As usual, xkcd says more about PC security in one panel than most proficient writers could say in an entire blog post. (There’s a reason we cribbed some of xkcd’s best stuff for our primer on social engineering attacks in the cloud.) At the risk of being superfluous, however, I’d like to expound on this point about authentication.
PC-level security is designed to ensure the security of PC-resident data. Your local antivirus or anti-spyware suite is not equipped to secure your cloud data. The simple act of walking away from a logged-in laptop at a coffee shop, or leaving your unsecured office workstation unattended during a long meeting, could lead to the theft or destruction of all your Salesforce or Google Apps data.
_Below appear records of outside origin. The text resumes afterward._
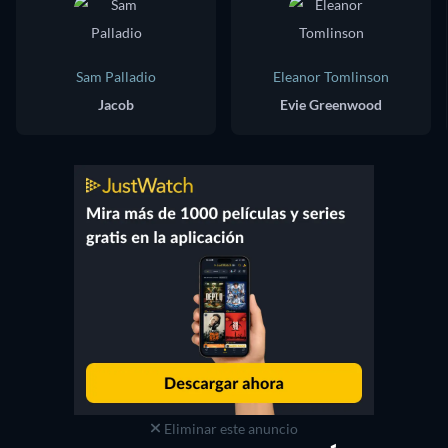
Sam Palladio
Eleanor Tomlinson
Jacob
Evie Greenwood
Eliminar este anuncio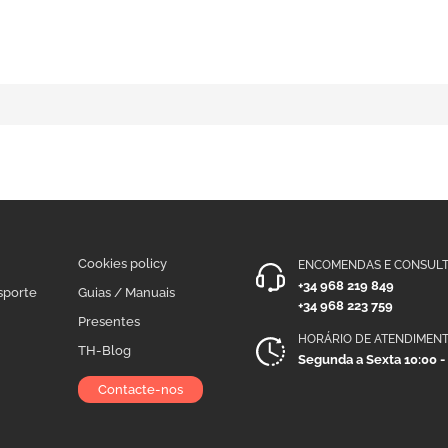
Cookies policy
ENCOMENDAS E CONSULT
+34 968 219 849
sporte
Guias / Manuais
+34 968 223 759
Presentes
HORÁRIO DE ATENDIMEN
TH-Blog
Segunda a Sexta 10:00 -
Contacte-nos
The same rules apply for mobile devices and tablets. Constantly logging out of online accounts and routinely locking devices is indisputably tedious, which is why a surprising number of users don’t bother to lock or log off all their devices all the time. Even the most scrupulous and security-aware among us is bound to slip eventually.
Moreover, even if you would never be so foolish as to let a stranger borrow the iPhone that has logged-in access to your Gmail account, are you absolutely certain that everyone on your Google Apps domain is equally as vigilant? As xkcd taught us, the weak point in all security systems is people.
Bottom line: No security system is perfect, and security designed to protect your hard drive can’t and won’t protect your cloud data. If you rely on cloud-based data and SaaS applications, you need a good, SaaS-specific cloud backup plan.
(Don’t get it? Don’t worry. The good folks at www.explainxkcd.com can parse out the esoteric humor for you.)